■ **WHAT NEEDS TO BE DONE**
Transcribe each entry below exactly. Pictures do not go in the copy.
*** INFORMATION ***
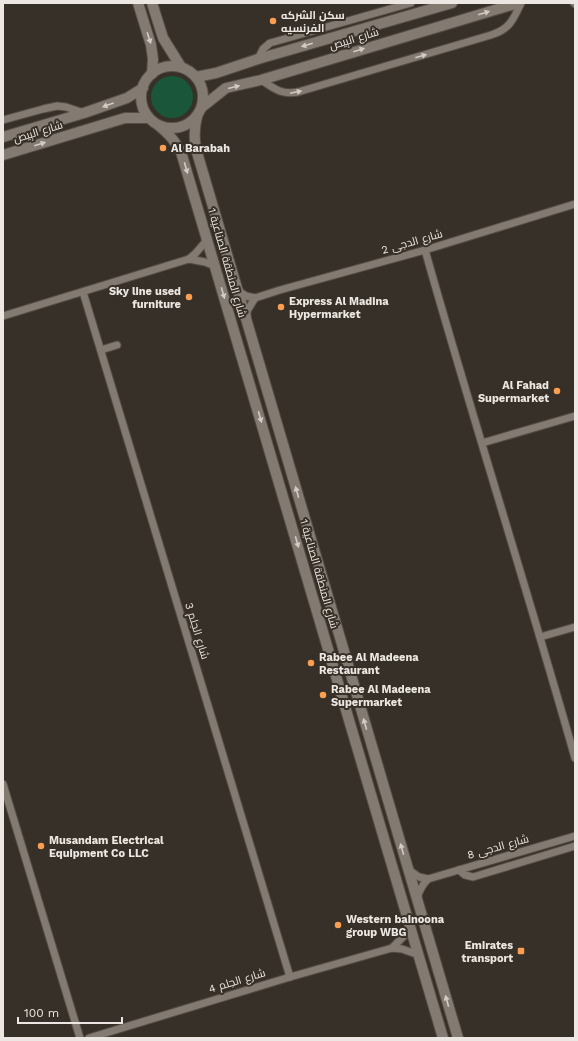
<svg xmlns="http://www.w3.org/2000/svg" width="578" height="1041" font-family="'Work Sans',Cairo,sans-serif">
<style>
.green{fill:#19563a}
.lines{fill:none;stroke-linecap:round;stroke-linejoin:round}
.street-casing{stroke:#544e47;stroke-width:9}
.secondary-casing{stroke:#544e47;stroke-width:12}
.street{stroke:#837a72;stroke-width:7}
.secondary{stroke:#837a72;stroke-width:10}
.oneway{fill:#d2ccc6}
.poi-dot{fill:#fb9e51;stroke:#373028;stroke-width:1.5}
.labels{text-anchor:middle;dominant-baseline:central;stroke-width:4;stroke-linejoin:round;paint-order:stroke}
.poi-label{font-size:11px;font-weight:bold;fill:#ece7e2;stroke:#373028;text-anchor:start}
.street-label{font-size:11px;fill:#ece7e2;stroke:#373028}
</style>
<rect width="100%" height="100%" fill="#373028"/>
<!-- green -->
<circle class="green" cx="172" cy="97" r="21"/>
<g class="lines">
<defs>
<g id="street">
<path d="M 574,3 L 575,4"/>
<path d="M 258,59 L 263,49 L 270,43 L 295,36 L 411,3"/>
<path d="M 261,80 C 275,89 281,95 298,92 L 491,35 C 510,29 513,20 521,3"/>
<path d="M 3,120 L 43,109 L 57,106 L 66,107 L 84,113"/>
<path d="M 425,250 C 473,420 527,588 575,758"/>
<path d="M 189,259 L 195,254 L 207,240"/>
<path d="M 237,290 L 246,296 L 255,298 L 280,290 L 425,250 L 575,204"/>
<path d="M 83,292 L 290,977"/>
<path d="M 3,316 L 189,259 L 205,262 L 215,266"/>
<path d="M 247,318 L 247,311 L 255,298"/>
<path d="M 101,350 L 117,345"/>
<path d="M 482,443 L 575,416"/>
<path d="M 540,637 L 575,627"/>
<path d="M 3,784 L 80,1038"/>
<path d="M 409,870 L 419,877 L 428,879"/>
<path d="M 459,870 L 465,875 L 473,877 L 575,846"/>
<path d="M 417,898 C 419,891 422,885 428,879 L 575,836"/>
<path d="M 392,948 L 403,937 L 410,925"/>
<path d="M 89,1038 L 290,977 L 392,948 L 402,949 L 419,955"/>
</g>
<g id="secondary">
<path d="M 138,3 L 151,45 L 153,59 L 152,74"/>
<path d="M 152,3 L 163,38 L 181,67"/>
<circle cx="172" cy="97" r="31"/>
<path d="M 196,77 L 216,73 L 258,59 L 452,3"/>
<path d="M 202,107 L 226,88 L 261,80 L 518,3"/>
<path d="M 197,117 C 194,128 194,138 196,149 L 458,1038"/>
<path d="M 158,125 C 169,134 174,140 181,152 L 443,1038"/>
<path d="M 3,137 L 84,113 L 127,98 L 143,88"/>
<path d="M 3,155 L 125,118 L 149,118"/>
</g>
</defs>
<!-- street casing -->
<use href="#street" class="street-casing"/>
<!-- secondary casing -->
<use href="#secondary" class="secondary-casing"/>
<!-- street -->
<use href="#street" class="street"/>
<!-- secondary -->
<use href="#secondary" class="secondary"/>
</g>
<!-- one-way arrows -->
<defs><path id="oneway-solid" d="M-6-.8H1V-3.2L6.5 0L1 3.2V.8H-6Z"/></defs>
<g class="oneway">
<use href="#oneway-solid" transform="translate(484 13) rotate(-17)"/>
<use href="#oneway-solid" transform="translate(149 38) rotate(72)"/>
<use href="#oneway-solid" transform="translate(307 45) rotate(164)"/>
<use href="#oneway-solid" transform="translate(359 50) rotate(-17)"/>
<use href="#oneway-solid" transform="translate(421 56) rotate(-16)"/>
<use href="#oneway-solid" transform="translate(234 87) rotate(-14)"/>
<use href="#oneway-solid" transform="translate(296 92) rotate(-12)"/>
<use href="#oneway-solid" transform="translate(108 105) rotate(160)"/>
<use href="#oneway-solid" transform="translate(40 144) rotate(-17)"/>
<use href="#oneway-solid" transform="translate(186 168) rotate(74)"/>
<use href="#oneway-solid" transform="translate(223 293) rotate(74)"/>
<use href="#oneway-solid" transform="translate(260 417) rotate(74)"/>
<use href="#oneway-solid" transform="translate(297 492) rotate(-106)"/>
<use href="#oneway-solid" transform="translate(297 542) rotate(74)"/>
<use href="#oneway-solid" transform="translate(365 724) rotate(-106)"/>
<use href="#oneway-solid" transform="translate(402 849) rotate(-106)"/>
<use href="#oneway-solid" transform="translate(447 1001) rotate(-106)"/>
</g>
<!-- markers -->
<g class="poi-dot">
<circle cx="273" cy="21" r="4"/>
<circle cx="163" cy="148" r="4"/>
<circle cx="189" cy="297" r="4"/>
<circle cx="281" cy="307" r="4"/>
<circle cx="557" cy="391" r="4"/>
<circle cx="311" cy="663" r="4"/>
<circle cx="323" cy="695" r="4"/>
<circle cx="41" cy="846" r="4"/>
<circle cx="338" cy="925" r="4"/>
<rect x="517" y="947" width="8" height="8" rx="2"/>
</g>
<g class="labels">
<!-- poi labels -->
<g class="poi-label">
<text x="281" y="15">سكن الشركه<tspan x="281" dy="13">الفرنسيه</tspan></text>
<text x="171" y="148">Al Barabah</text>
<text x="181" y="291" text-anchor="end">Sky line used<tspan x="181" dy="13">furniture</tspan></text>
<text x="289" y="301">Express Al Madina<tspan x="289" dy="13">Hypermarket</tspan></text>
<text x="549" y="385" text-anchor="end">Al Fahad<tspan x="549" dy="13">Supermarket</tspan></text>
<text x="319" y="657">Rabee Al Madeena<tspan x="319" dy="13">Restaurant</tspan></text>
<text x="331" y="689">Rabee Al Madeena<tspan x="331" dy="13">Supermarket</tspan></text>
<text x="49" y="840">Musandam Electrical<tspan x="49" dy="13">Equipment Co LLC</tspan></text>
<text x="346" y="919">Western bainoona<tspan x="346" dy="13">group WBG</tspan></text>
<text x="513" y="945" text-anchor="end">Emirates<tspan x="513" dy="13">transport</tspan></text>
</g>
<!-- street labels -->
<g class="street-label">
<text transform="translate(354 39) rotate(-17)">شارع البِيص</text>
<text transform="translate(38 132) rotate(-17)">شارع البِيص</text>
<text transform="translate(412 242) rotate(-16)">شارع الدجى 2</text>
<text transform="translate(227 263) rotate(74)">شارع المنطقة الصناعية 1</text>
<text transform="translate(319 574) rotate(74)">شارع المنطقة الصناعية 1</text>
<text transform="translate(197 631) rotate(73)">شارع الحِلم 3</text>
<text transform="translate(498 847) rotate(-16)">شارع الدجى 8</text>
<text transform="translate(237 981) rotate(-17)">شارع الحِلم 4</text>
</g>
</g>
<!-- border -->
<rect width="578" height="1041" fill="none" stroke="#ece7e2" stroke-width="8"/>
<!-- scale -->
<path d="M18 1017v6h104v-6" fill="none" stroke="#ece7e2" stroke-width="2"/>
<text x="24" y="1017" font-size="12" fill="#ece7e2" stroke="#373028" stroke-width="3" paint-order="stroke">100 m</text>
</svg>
*** End of INFORMATION ***
■ **RESPONSE AREA**
<svg xmlns="http://www.w3.org/2000/svg" width="578" height="1041" font-family="'Work Sans',Cairo,sans-serif">
<style>
.green{fill:#19563a}
.lines{fill:none;stroke-linecap:round;stroke-linejoin:round}
.street-casing{stroke:#544e47;stroke-width:9}
.secondary-casing{stroke:#544e47;stroke-width:12}
.street{stroke:#837a72;stroke-width:7}
.secondary{stroke:#837a72;stroke-width:10}
.oneway{fill:#d2ccc6}
.poi-dot{fill:#fb9e51;stroke:#373028;stroke-width:1.5}
.labels{text-anchor:middle;dominant-baseline:central;stroke-width:4;stroke-linejoin:round;paint-order:stroke}
.poi-label{font-size:11px;font-weight:bold;fill:#ece7e2;stroke:#373028;text-anchor:start}
.street-label{font-size:11px;fill:#ece7e2;stroke:#373028}
</style>
<rect width="100%" height="100%" fill="#373028"/>
<!-- green -->
<circle class="green" cx="172" cy="97" r="21"/>
<g class="lines">
<defs>
<g id="street">
<path d="M 574,3 L 575,4"/>
<path d="M 258,59 L 263,49 L 270,43 L 295,36 L 411,3"/>
<path d="M 261,80 C 275,89 281,95 298,92 L 491,35 C 510,29 513,20 521,3"/>
<path d="M 3,120 L 43,109 L 57,106 L 66,107 L 84,113"/>
<path d="M 425,250 C 473,420 527,588 575,758"/>
<path d="M 189,259 L 195,254 L 207,240"/>
<path d="M 237,290 L 246,296 L 255,298 L 280,290 L 425,250 L 575,204"/>
<path d="M 83,292 L 290,977"/>
<path d="M 3,316 L 189,259 L 205,262 L 215,266"/>
<path d="M 247,318 L 247,311 L 255,298"/>
<path d="M 101,350 L 117,345"/>
<path d="M 482,443 L 575,416"/>
<path d="M 540,637 L 575,627"/>
<path d="M 3,784 L 80,1038"/>
<path d="M 409,870 L 419,877 L 428,879"/>
<path d="M 459,870 L 465,875 L 473,877 L 575,846"/>
<path d="M 417,898 C 419,891 422,885 428,879 L 575,836"/>
<path d="M 392,948 L 403,937 L 410,925"/>
<path d="M 89,1038 L 290,977 L 392,948 L 402,949 L 419,955"/>
</g>
<g id="secondary">
<path d="M 138,3 L 151,45 L 153,59 L 152,74"/>
<path d="M 152,3 L 163,38 L 181,67"/>
<circle cx="172" cy="97" r="31"/>
<path d="M 196,77 L 216,73 L 258,59 L 452,3"/>
<path d="M 202,107 L 226,88 L 261,80 L 518,3"/>
<path d="M 197,117 C 194,128 194,138 196,149 L 458,1038"/>
<path d="M 158,125 C 169,134 174,140 181,152 L 443,1038"/>
<path d="M 3,137 L 84,113 L 127,98 L 143,88"/>
<path d="M 3,155 L 125,118 L 149,118"/>
</g>
</defs>
<!-- street casing -->
<use href="#street" class="street-casing"/>
<!-- secondary casing -->
<use href="#secondary" class="secondary-casing"/>
<!-- street -->
<use href="#street" class="street"/>
<!-- secondary -->
<use href="#secondary" class="secondary"/>
</g>
<!-- one-way arrows -->
<defs><path id="oneway-solid" d="M-6-.8H1V-3.2L6.5 0L1 3.2V.8H-6Z"/></defs>
<g class="oneway">
<use href="#oneway-solid" transform="translate(484 13) rotate(-17)"/>
<use href="#oneway-solid" transform="translate(149 38) rotate(72)"/>
<use href="#oneway-solid" transform="translate(307 45) rotate(164)"/>
<use href="#oneway-solid" transform="translate(359 50) rotate(-17)"/>
<use href="#oneway-solid" transform="translate(421 56) rotate(-16)"/>
<use href="#oneway-solid" transform="translate(234 87) rotate(-14)"/>
<use href="#oneway-solid" transform="translate(296 92) rotate(-12)"/>
<use href="#oneway-solid" transform="translate(108 105) rotate(160)"/>
<use href="#oneway-solid" transform="translate(40 144) rotate(-17)"/>
<use href="#oneway-solid" transform="translate(186 168) rotate(74)"/>
<use href="#oneway-solid" transform="translate(223 293) rotate(74)"/>
<use href="#oneway-solid" transform="translate(260 417) rotate(74)"/>
<use href="#oneway-solid" transform="translate(297 492) rotate(-106)"/>
<use href="#oneway-solid" transform="translate(297 542) rotate(74)"/>
<use href="#oneway-solid" transform="translate(365 724) rotate(-106)"/>
<use href="#oneway-solid" transform="translate(402 849) rotate(-106)"/>
<use href="#oneway-solid" transform="translate(447 1001) rotate(-106)"/>
</g>
<!-- markers -->
<g class="poi-dot">
<circle cx="273" cy="21" r="4"/>
<circle cx="163" cy="148" r="4"/>
<circle cx="189" cy="297" r="4"/>
<circle cx="281" cy="307" r="4"/>
<circle cx="557" cy="391" r="4"/>
<circle cx="311" cy="663" r="4"/>
<circle cx="323" cy="695" r="4"/>
<circle cx="41" cy="846" r="4"/>
<circle cx="338" cy="925" r="4"/>
<rect x="517" y="947" width="8" height="8" rx="2"/>
</g>
<g class="labels">
<!-- poi labels -->
<g class="poi-label">
<text x="281" y="15">سكن الشركه<tspan x="281" dy="13">الفرنسيه</tspan></text>
<text x="171" y="148">Al Barabah</text>
<text x="181" y="291" text-anchor="end">Sky line used<tspan x="181" dy="13">furniture</tspan></text>
<text x="289" y="301">Express Al Madina<tspan x="289" dy="13">Hypermarket</tspan></text>
<text x="549" y="385" text-anchor="end">Al Fahad<tspan x="549" dy="13">Supermarket</tspan></text>
<text x="319" y="657">Rabee Al Madeena<tspan x="319" dy="13">Restaurant</tspan></text>
<text x="331" y="689">Rabee Al Madeena<tspan x="331" dy="13">Supermarket</tspan></text>
<text x="49" y="840">Musandam Electrical<tspan x="49" dy="13">Equipment Co LLC</tspan></text>
<text x="346" y="919">Western bainoona<tspan x="346" dy="13">group WBG</tspan></text>
<text x="513" y="945" text-anchor="end">Emirates<tspan x="513" dy="13">transport</tspan></text>
</g>
<!-- street labels -->
<g class="street-label">
<text transform="translate(354 39) rotate(-17)">شارع البِيص</text>
<text transform="translate(38 132) rotate(-17)">شارع البِيص</text>
<text transform="translate(412 242) rotate(-16)">شارع الدجى 2</text>
<text transform="translate(227 263) rotate(74)">شارع المنطقة الصناعية 1</text>
<text transform="translate(319 574) rotate(74)">شارع المنطقة الصناعية 1</text>
<text transform="translate(197 631) rotate(73)">شارع الحِلم 3</text>
<text transform="translate(498 847) rotate(-16)">شارع الدجى 8</text>
<text transform="translate(237 981) rotate(-17)">شارع الحِلم 4</text>
</g>
</g>
<!-- border -->
<rect width="578" height="1041" fill="none" stroke="#ece7e2" stroke-width="8"/>
<!-- scale -->
<path d="M18 1017v6h104v-6" fill="none" stroke="#ece7e2" stroke-width="2"/>
<text x="24" y="1017" font-size="12" fill="#ece7e2" stroke="#373028" stroke-width="3" paint-order="stroke">100 m</text>
</svg>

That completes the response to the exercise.